#### Exercise goal:
Continue the handout on writing a review of the literature, picking up after its final sentence.
(Text provided)
Classical Political Thought (PolSci 4100) http://webpages.charter.net/corso/

Dr. Corso

Review of the Literature

A review of the literature is an essay about what has been written on a given topic. It is not, as such, an essay on the topic. The purpose of such a review is to give an intelligent order to the writing on a topic. It does this by assembling, analyzing and categorizing the writings in a meaningful and useful way.

Once you read into a given literature far enough, you will see patterns emerge. These will allow you to group the writings under the various positions, perspectives or approaches they take and to distinguish them from other groups of writings. The trick is to find the meaningful groupings. You won’t get a handle on these until you’ve been through all the literature, but you must formulate—and reformulate—these as you go along. The patterns will emerge only with your actively looking for them.

All of the assigned topics are matters of serious controversy. They are arguments about contemporary political issues. It helps to look at each writing as an argument for a position on one of these issues. As such:

  1. It reaches a conclusion, a substantive position that offers a resolution to the issue at hand.
  2. It uses data, some sort of alleged knowledge of the world, human beings or the nature of reality itself to support its conclusion.
  3. It uses concepts, formulated more or less carefully, to frame and define the issue, the terms of its argument and the position it takes to resolve it.
  4. It employs logic, the rational marshalling of concepts and data as premises from which to draw a conclusion and establish a position on the issue.
  5. It employs unexamined assumptions which frame the issue, and guide the selection of the data, the formulation of the concepts and the choice of the logic used to reach a conclusion. These may be metaphysical, ethical, social, political, religious, aesthetic in nature. Whatever their intellectual formulation, they are also reflective of deep commitments to a particular version of reality

Your analysis and organization of your literature can be based on any or all of these aspects of the arguments these writings contain. It is up to you to decide what provides the clearest, most useful and most significant basis or bases for arranging them. Note that individual works coalesce or separate off from others differently depending on which aspect of their arguments you are considering. This is where a review of the literature becomes an art, not merely a science. It is your job to group and differentiate your literature in the ways that are most meaningful and important. This is a judgment call on your part. A review of the literature not only demands a close analysis and a thorough understanding of the relevant writings, but also a series of decisions based on your own over-all conceptualization of the controversy they deal with. You have to think through and decide what the shape and structure of the controversy are. You will do well to imagine that you want to help the citizens following these public controversies to intelligently take part in them. It also helps to keep in mind that you will know more of the relevant literature than any of your audience. This puts a responsibility on you to respect both your privileged position and the ignorance of your audience. You must teach to help them learn. This responsible teaching and empowering of citizens is the essence of the classical approach to political philosophy. It brings scholarship and critical thinking to bear on politics but in a way which respects the freedom of citizens to make their own decisions in political matters. While your own considered positions on your issue are not irrelevant, your job as a reviewer is to help others reach informed and thoughtful positions. It is not to persuade them to accept yours.
(End Text provided)
(Data)
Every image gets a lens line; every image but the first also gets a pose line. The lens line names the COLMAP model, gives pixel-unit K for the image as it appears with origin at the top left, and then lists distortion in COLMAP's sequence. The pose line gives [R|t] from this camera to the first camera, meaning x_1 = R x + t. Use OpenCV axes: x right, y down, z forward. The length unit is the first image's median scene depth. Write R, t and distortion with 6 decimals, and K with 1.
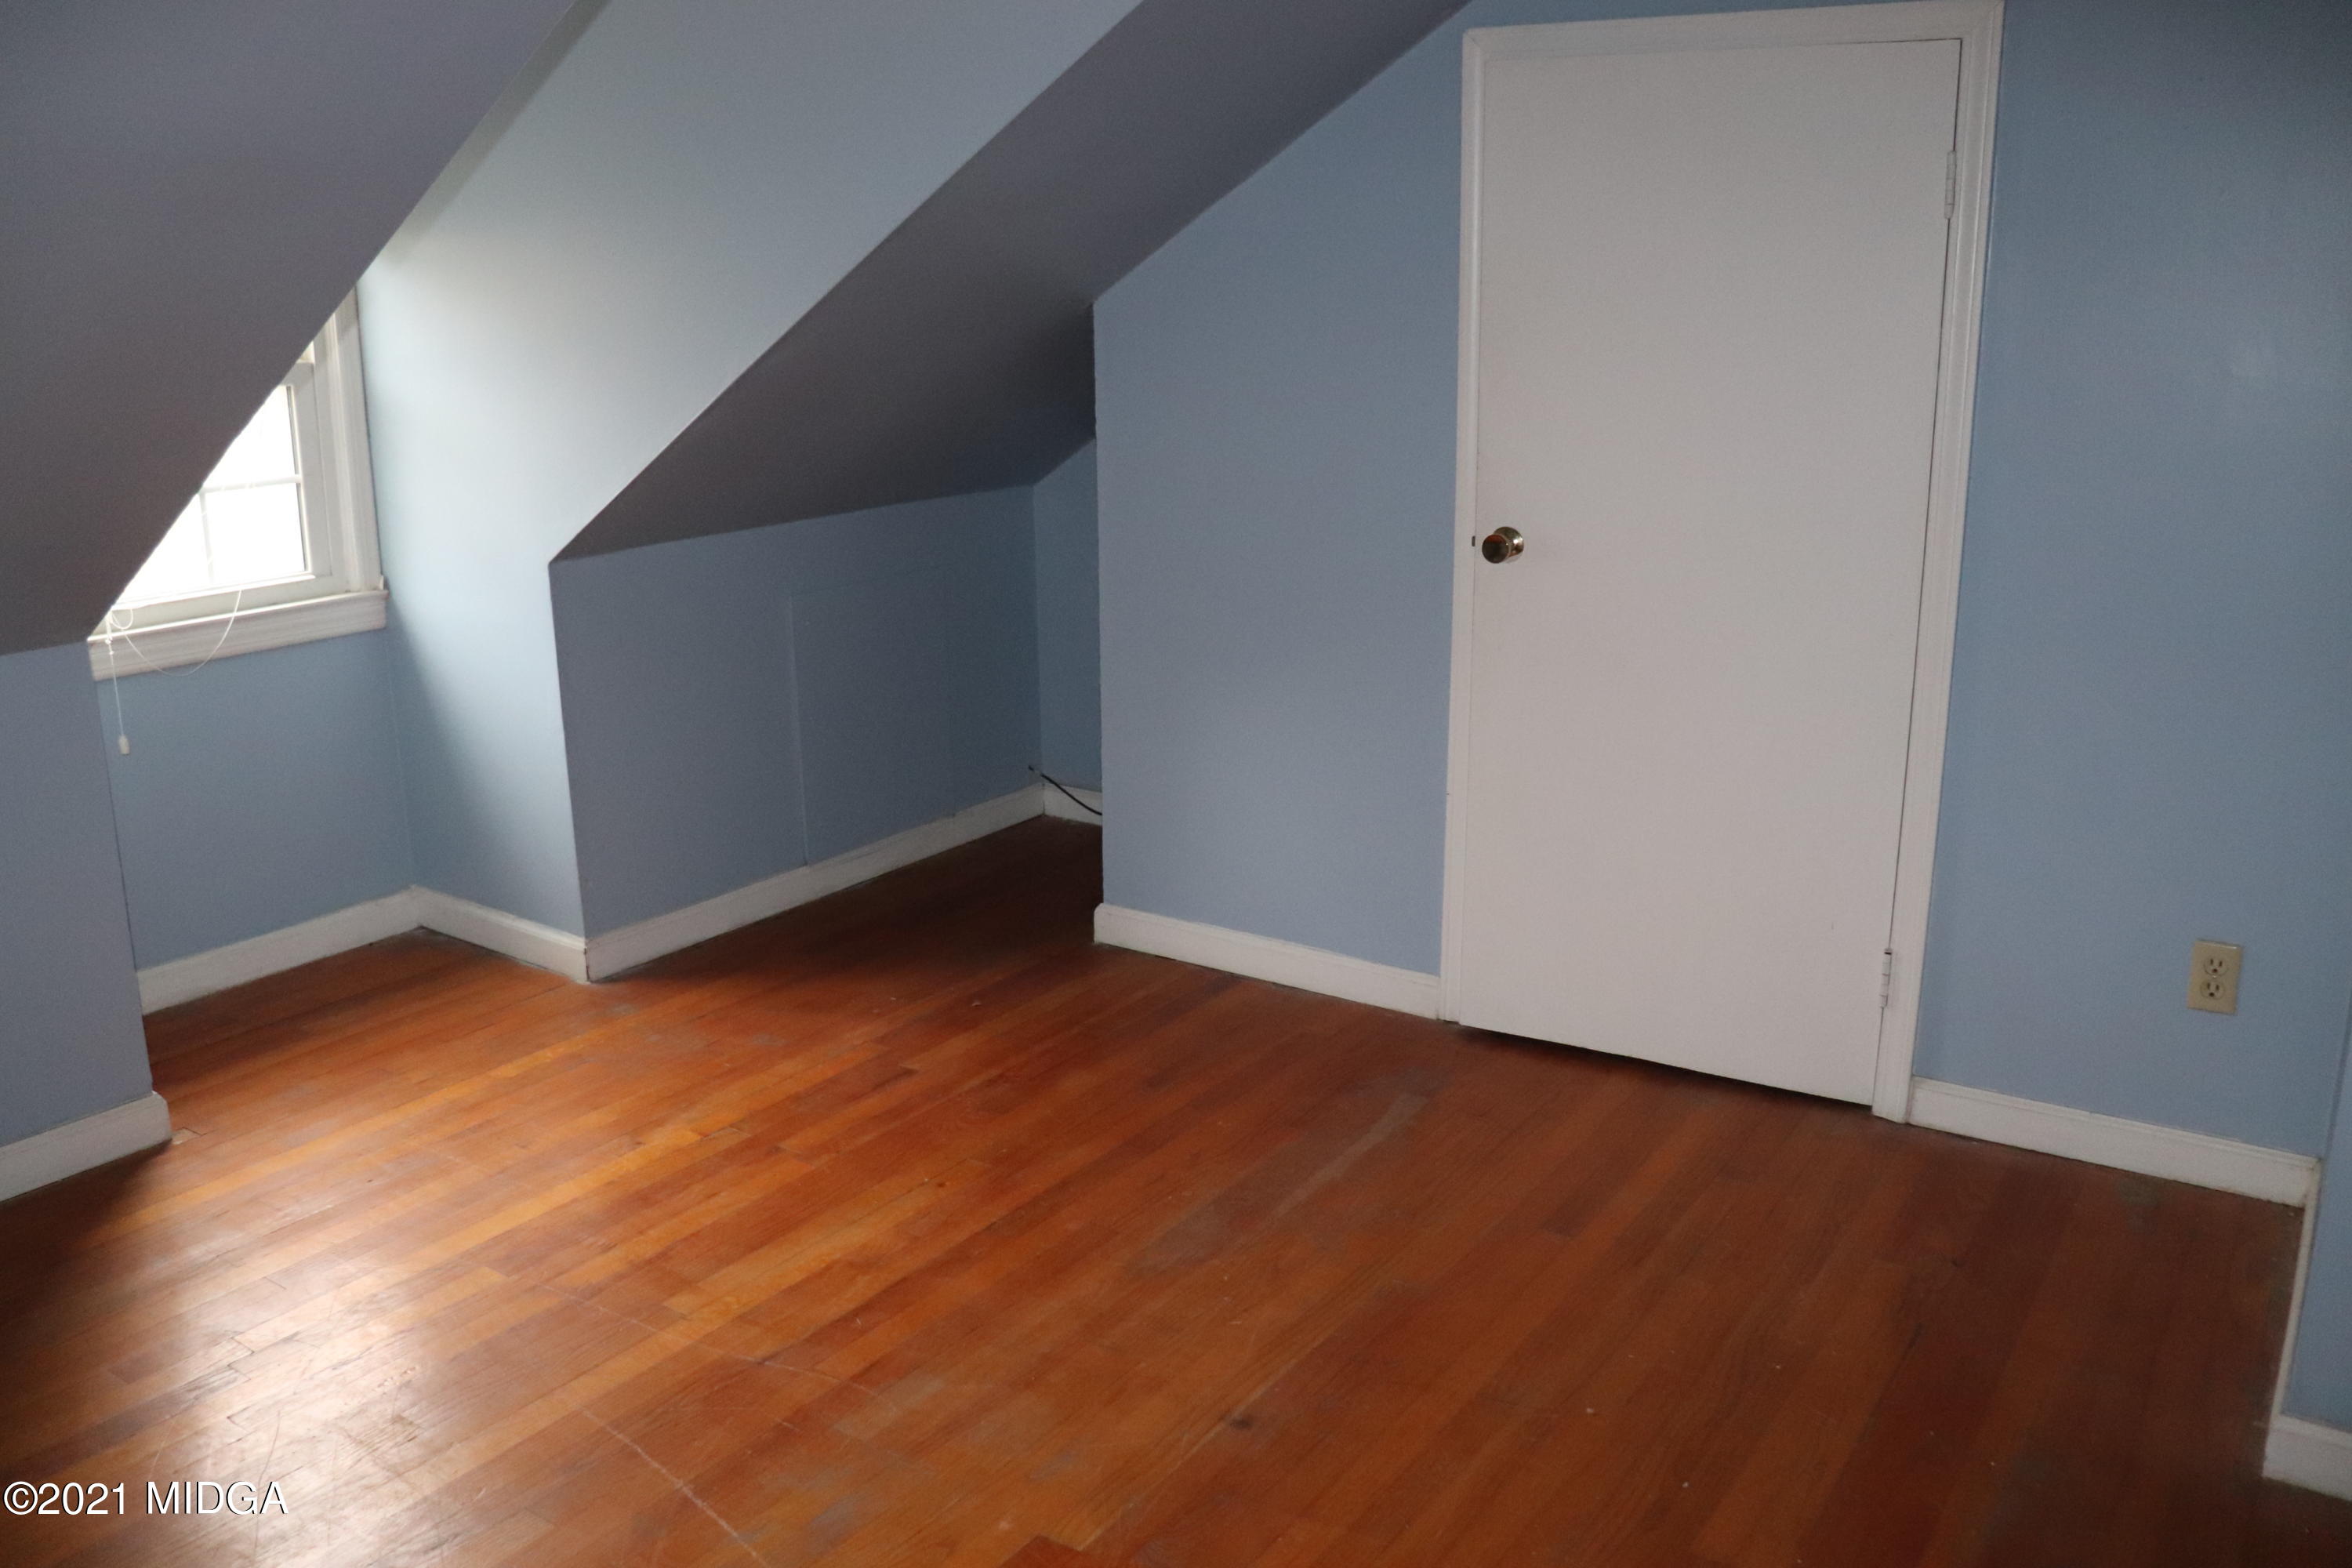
(End Data)
#### Solved problem:
It is important to note here that there is no one right or best way to review any particular literature. There are only better and worse ways. Consequently, as you go through and organize your literature, you have to be constantly reflective and self-critical. There are no formulas for success, only a goal and some very general principles dealing with the reasonable pursuit of that goal. This, by the way, is the essence of the classical approach to ethics.

Learning to do a review of the literature is a pre-requisite to doing serious research in any field. For research purposes, the review points out what has and what has not been looked at, and what conclusions existing studies have reached. It also surveys the various assumptions and methods which others have employed in their work. This allows you, as the new researcher, to see where your work will fit into what’s already been done by others and what it will add to the body of literature it will become part of. It gives you the justification for your research efforts.

It can also be enjoyable, providing a genuine sense of intellectual accomplishment. Unlike research itself, a review of the literature has the form of a complete, closed intellectual system, one with no loose ends or nagging doubts. Of course, it is the reviewer’s decisions which make it a closed system. It takes a bit of ego to do this. But, maybe it’s good to take the chance of showing off and standing up for your own thinking. At least it’ll make things a little more exciting!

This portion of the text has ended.